FIORENTINA-BARCELLONA 1-3, Le pagelle

30.07.2008 22:38 di  Tommaso Loreto   vedi letture

FREY – A Castelrotto, in tempi di preparazione, aveva accusato i carichi di lavoro. A giudicare dal volo sulla conclusione di Iniesta sono già ampiamente smaltiti. Stesso dicasi per la rapidità con la quale si distende quando Messi angola il rasoterra. In più, quando non ci può arrivare come sulla traversa di Xavi, è pure fortunato. Il più in palla.

Dal 25'st STORARI - Il tempo di entrare in campo e Bojan Krkic lo buca. Tempista.



ZAURI – Si presenta stoppando al limite il funambolo Messi. Ma in avanti lo si vede pochissimo, e in copertura ha il suo bel da farsi, soprattutto quando Messi lo punta. Contratto

Dal 11'st PAPA WAIGO – Potrebbe pure essere l'ultima con la maglia viola, eppure fa persino il terzino. E lo fa strappando applausi. Danzatore.



GAMBERINI – D'accordo il clima amichevole, ma la dormita che consente a Piquet di appoggiare per Puyol che segna è da dimenticare. Probabilmente s'innervoscisce anche per questo e non lesina "gentilezze" alla "pulce" Messi. La rabbia agonistica, comunque, già c'è. Da registrare.

Dal 21'st DA COSTA - Erroraccio su una rimessa abbastanza semplice. Ma qualsiasi giudizio sarebbe troppo severo, fosse solo per il valore amichevole della gara.



KROLDRUP – Provateci voi a fermare un fenomeno come Messi che sfodera numeri su numeri strappando applausi ai sorridenti tifosi viola. Su Jeffren, semmai, poteva fare qualcosina di più. Imballato.



PASQUAL – Soffre, e non poco, la tecnica e il dinamismo degli spagnoli. Quando dalla sua parte i blaugrana manovrano per i viola sono solo brividi. In ritardo

Dal 11'st GOBBI - La sua stagione ricomincia da sinistra, e da terzino. Un segnale in attesa di vedere in campo anche Vargas. Affidabile.



FELIPE – Peso e carattere in abbondanza.
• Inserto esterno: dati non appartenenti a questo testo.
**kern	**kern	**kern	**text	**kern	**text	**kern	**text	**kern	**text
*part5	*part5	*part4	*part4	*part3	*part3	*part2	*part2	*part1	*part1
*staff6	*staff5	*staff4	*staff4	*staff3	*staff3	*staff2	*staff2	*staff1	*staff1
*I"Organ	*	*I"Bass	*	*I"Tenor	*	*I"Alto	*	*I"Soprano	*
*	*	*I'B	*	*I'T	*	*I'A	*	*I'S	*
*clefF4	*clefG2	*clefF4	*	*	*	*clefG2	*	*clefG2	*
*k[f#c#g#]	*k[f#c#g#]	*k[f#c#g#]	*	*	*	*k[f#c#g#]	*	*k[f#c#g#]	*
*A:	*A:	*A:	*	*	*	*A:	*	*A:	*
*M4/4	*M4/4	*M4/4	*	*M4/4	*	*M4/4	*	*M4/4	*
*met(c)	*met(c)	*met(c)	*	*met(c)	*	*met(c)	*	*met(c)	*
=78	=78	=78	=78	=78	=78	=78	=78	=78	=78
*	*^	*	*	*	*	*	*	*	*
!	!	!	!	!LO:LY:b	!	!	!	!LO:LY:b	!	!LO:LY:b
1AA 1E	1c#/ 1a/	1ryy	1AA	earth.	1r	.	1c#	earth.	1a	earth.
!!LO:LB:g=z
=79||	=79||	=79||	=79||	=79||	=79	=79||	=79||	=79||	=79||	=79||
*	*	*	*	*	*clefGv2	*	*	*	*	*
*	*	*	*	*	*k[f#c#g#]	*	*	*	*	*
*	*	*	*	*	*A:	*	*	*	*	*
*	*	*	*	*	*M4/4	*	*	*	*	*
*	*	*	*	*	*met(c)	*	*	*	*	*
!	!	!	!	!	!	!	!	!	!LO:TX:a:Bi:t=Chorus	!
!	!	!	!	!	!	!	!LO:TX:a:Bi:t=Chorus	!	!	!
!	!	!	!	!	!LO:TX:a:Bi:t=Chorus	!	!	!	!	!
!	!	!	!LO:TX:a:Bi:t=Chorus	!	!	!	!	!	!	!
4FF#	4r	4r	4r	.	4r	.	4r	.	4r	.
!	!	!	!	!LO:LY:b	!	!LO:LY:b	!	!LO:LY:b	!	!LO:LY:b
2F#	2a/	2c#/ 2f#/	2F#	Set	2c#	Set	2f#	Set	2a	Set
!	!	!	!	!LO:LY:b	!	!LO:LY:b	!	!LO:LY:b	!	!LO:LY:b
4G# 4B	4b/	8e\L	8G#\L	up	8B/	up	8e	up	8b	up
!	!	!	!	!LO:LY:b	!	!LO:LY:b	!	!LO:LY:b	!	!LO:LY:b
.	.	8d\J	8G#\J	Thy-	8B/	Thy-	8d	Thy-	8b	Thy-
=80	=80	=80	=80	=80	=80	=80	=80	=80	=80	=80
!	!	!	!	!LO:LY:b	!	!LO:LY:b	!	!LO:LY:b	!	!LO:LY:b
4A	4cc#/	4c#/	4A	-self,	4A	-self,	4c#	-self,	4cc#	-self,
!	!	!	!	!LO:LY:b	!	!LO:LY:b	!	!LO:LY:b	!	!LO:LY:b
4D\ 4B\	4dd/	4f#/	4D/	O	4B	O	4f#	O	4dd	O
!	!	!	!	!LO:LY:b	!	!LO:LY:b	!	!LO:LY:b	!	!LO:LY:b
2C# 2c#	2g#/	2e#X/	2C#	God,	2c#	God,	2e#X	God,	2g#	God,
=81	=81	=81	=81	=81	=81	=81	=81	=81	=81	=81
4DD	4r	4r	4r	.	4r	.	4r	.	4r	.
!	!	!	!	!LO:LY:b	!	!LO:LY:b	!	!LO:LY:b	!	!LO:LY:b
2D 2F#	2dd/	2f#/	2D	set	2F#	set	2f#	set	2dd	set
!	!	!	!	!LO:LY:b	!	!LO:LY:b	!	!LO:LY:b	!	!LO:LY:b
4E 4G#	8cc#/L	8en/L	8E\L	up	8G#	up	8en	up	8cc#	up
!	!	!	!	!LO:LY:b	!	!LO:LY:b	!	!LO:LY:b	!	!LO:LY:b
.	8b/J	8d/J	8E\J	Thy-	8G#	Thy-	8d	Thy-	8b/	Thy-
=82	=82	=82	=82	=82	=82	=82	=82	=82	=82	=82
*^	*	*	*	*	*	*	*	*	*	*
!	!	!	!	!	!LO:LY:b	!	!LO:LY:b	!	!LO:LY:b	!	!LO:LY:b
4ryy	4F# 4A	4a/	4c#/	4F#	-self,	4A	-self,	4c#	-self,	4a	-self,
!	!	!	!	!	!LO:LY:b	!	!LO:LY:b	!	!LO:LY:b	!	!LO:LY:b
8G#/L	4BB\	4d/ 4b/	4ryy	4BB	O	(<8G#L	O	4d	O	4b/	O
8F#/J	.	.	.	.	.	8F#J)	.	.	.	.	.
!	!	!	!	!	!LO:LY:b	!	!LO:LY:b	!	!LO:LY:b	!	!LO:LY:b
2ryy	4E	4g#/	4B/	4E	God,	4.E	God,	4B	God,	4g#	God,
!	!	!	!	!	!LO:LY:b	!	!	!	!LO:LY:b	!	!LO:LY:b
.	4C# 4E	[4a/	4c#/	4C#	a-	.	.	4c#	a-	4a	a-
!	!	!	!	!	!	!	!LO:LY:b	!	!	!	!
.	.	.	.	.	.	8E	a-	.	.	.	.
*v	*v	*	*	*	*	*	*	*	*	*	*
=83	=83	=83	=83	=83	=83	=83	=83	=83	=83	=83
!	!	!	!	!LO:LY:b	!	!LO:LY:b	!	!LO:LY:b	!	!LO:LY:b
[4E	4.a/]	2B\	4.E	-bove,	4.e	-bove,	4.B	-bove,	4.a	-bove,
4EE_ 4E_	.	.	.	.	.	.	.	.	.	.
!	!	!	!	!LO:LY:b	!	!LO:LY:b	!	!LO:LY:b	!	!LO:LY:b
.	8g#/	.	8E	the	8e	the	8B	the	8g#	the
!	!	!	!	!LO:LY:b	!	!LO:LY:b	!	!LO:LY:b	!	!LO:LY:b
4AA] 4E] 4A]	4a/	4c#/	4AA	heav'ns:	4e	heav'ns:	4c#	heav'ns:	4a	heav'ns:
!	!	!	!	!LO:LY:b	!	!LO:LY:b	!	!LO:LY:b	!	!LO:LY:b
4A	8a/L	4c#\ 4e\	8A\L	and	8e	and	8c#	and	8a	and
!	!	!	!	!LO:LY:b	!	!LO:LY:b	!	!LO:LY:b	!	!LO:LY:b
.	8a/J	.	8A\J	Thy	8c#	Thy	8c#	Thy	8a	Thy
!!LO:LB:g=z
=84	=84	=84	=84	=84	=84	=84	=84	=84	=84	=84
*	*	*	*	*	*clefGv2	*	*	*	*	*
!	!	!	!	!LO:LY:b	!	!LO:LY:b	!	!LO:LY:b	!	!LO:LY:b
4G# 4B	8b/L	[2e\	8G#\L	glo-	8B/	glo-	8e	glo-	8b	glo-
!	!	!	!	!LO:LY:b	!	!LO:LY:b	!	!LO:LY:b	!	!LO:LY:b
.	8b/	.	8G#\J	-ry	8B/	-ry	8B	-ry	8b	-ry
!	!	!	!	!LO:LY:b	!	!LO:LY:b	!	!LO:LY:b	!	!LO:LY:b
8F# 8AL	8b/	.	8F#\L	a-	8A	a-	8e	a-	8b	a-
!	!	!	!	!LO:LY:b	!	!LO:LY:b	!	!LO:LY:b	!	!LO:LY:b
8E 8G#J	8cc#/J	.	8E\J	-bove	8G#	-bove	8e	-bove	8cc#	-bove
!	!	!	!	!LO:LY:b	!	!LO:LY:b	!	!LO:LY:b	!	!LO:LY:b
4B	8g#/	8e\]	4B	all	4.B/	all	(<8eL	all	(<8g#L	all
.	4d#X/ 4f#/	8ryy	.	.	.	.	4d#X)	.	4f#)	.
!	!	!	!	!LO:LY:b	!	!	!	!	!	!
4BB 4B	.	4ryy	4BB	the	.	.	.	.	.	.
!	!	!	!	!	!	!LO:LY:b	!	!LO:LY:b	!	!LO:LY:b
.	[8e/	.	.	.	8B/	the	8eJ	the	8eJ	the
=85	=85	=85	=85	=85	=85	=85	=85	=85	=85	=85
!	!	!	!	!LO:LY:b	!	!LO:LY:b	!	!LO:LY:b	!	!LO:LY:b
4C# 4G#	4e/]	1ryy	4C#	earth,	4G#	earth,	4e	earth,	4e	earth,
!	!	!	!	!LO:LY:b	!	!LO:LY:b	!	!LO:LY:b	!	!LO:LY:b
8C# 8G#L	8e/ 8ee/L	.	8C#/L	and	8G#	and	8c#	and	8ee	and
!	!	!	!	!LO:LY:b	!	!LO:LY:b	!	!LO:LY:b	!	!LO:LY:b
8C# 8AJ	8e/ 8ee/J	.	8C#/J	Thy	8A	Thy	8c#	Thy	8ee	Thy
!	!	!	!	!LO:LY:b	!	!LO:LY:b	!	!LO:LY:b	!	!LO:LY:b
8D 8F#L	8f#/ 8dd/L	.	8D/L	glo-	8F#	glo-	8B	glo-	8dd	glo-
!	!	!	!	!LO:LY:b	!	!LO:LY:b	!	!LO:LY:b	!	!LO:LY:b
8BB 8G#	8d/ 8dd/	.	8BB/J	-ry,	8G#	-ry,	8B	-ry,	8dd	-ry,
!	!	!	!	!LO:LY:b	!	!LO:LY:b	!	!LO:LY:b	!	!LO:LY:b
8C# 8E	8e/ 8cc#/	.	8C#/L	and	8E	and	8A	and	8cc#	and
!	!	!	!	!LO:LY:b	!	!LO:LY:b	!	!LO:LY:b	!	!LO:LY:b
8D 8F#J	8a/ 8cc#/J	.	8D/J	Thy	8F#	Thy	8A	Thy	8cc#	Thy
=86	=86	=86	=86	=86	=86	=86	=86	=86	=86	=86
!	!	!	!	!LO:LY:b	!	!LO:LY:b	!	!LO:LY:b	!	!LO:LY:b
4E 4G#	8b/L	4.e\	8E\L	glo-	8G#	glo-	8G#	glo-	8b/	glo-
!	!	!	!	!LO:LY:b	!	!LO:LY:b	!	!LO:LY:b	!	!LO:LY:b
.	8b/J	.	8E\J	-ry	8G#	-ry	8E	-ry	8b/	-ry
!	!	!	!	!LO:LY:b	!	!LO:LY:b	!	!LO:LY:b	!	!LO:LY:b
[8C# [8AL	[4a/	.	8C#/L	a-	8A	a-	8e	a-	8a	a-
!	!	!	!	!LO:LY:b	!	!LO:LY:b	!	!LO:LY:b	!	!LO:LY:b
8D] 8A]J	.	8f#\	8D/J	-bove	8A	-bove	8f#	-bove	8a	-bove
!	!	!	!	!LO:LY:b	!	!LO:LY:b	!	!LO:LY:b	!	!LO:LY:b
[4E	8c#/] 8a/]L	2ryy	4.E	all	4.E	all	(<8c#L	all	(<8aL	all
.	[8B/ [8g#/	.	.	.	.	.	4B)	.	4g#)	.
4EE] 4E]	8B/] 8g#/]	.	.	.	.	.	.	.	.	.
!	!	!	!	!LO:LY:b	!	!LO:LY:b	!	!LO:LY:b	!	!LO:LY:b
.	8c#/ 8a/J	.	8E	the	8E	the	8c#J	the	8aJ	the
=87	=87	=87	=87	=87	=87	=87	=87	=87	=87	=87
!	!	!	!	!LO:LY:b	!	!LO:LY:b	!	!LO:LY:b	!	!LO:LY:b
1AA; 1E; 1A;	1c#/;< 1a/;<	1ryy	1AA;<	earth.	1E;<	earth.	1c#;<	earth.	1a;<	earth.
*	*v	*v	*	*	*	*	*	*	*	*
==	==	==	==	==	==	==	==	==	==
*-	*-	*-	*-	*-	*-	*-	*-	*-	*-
E il giallo con Tourè è soltanto l'antipasto di ben altre doti tecniche di evidente importanza. Firenze s'innamorerà presto di questo possente brasiliano. Maestoso.



KUZMANOVIC – La voglia di combattere per un pallone non l'ha di certo persa. Anzi. Ribelle.
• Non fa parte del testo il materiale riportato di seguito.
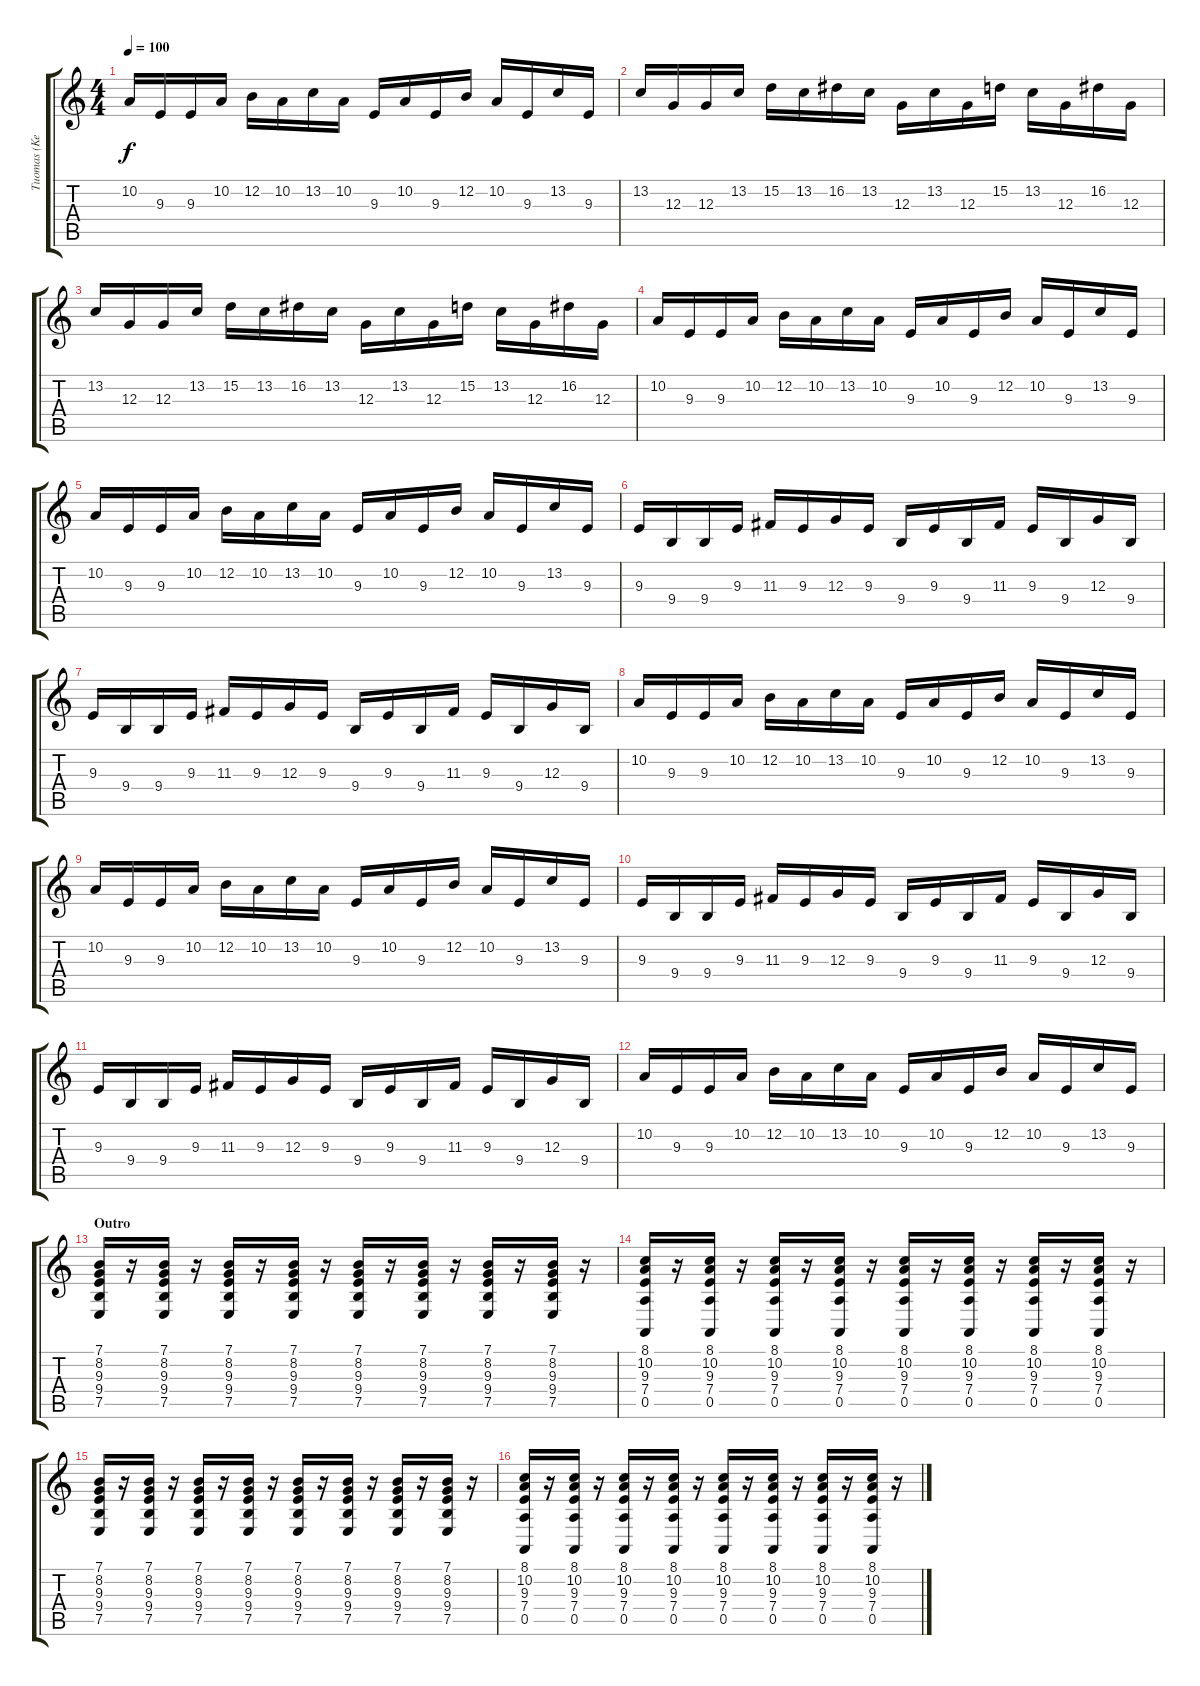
\track ("Tuomas (Keyboards)" "Tuomas (Ke") {instrument stringensemble1}
\staff {score tabs}
\tuning (E4 B3 G3 D3 A2 E2) {hide}
\ts (4 4)
\tempo 100
\clef g2
\ks c
10.2.16{dy f} 9.3.16 9.3.16 10.2.16 12.2.16 10.2.16 13.2.16 10.2.16 9.3.16 10.2.16 9.3.16 12.2.16 10.2.16 9.3.16 13.2.16 9.3.16 |
13.2.16 12.3.16 12.3.16 13.2.16 15.2.16 13.2.16 16.2.16 13.2.16 12.3.16 13.2.16 12.3.16 15.2.16 13.2.16 12.3.16 16.2.16 12.3.16 |
13.2.16 12.3.16 12.3.16 13.2.16 15.2.16 13.2.16 16.2.16 13.2.16 12.3.16 13.2.16 12.3.16 15.2.16 13.2.16 12.3.16 16.2.16 12.3.16 |
10.2.16 9.3.16 9.3.16 10.2.16 12.2.16 10.2.16 13.2.16 10.2.16 9.3.16 10.2.16 9.3.16 12.2.16 10.2.16 9.3.16 13.2.16 9.3.16 |
10.2.16 9.3.16 9.3.16 10.2.16 12.2.16 10.2.16 13.2.16 10.2.16 9.3.16 10.2.16 9.3.16 12.2.16 10.2.16 9.3.16 13.2.16 9.3.16 |
9.3.16 9.4.16 9.4.16 9.3.16 11.3.16 9.3.16 12.3.16 9.3.16 9.4.16 9.3.16 9.4.16 11.3.16 9.3.16 9.4.16 12.3.16 9.4.16 |
9.3.16 9.4.16 9.4.16 9.3.16 11.3.16 9.3.16 12.3.16 9.3.16 9.4.16 9.3.16 9.4.16 11.3.16 9.3.16 9.4.16 12.3.16 9.4.16 |
10.2.16 9.3.16 9.3.16 10.2.16 12.2.16 10.2.16 13.2.16 10.2.16 9.3.16 10.2.16 9.3.16 12.2.16 10.2.16 9.3.16 13.2.16 9.3.16 |
10.2.16 9.3.16 9.3.16 10.2.16 12.2.16 10.2.16 13.2.16 10.2.16 9.3.16 10.2.16 9.3.16 12.2.16 10.2.16 9.3.16 13.2.16 9.3.16 |
9.3.16 9.4.16 9.4.16 9.3.16 11.3.16 9.3.16 12.3.16 9.3.16 9.4.16 9.3.16 9.4.16 11.3.16 9.3.16 9.4.16 12.3.16 9.4.16 |
9.3.16 9.4.16 9.4.16 9.3.16 11.3.16 9.3.16 12.3.16 9.3.16 9.4.16 9.3.16 9.4.16 11.3.16 9.3.16 9.4.16 12.3.16 9.4.16 |
10.2.16 9.3.16 9.3.16 10.2.16 12.2.16 10.2.16 13.2.16 10.2.16 9.3.16 10.2.16 9.3.16 12.2.16 10.2.16 9.3.16 13.2.16 9.3.16 |
\section ("" "Outro")
(7.1 8.2 9.3 9.4 7.5).16{volume 12 instrument stringensemble1} r.16 (7.1 8.2 9.3 9.4 7.5).16 r.16 (7.1 8.2 9.3 9.4 7.5).16 r.16 (7.1 8.2 9.3 9.4 7.5).16 r.16 (7.1 8.2 9.3 9.4 7.5).16 r.16 (7.1 8.2 9.3 9.4 7.5).16 r.16 (7.1 8.2 9.3 9.4 7.5).16 r.16 (7.1 8.2 9.3 9.4 7.5).16 r.16 |
(8.1 10.2 9.3 7.4 0.5).16 r.16 (8.1 10.2 9.3 7.4 0.5).16 r.16 (8.1 10.2 9.3 7.4 0.5).16 r.16 (8.1 10.2 9.3 7.4 0.5).16 r.16 (8.1 10.2 9.3 7.4 0.5).16 r.16 (8.1 10.2 9.3 7.4 0.5).16 r.16 (8.1 10.2 9.3 7.4 0.5).16 r.16 (8.1 10.2 9.3 7.4 0.5).16 r.16 |
(7.1 8.2 9.3 9.4 7.5).16{volume 12 instrument stringensemble1} r.16 (7.1 8.2 9.3 9.4 7.5).16 r.16 (7.1 8.2 9.3 9.4 7.5).16 r.16 (7.1 8.2 9.3 9.4 7.5).16 r.16 (7.1 8.2 9.3 9.4 7.5).16 r.16 (7.1 8.2 9.3 9.4 7.5).16 r.16 (7.1 8.2 9.3 9.4 7.5).16 r.16 (7.1 8.2 9.3 9.4 7.5).16 r.16 |
(8.1 10.2 9.3 7.4 0.5).16 r.16 (8.1 10.2 9.3 7.4 0.5).16 r.16 (8.1 10.2 9.3 7.4 0.5).16 r.16 (8.1 10.2 9.3 7.4 0.5).16 r.16 (8.1 10.2 9.3 7.4 0.5).16 r.16 (8.1 10.2 9.3 7.4 0.5).16 r.16 (8.1 10.2 9.3 7.4 0.5).16 r.16 (8.1 10.2 9.3 7.4 0.5).16 r.16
DONADEL – Grinta da vendere anche contro uno squadrone come il Barcellona. La diversa condizione fisica, poi, fa la differenza. Capitano?

Dal 11'st JOVETIC – Basta pochissimo per accendere l'entusiasmo del pubblico. Alla prima giocata viene giù la maratona. Dalla seconda in poi Firenze sogna di aver trovato un nuovo genio. Jo-Jo Mania



SANTANA – Poca, pochissima verve seppure finalmente stia lavorando senza intoppi fisici. Freno a mano tirato.



MUTU – Il feeling con il pubblico è sempre lo stesso, la condizione no. Complici gli europei il romeno è lieve ritardo e non può tenere i ritmi consueti. Senza fretta.

Dal 11'st OSVALDO - Atteso a ritmo di tango argentino, non tradisce. Libera Pazzini sulla sinistra, e la Fiorentina segna. Rovesciata, marchio di fabbrica, compresa. Al servizio della squadra.



GILARDINO – E' già in clima battaglia. Lotta, sgomita, fa di tutto per abbrancare i palloni, pochi, che giungono nella sua zona. E, forse, meriterebbe persino un rigorino. Voglioso.

 

Dal 11'st PAZZINI - Sarà la fascia da capitano, o la voglia di ripresentarsi al proprio pubblico come si deve. Sarà che alla prima palla gol non sbaglia e fa esplodere la Fiesole. Puntuale.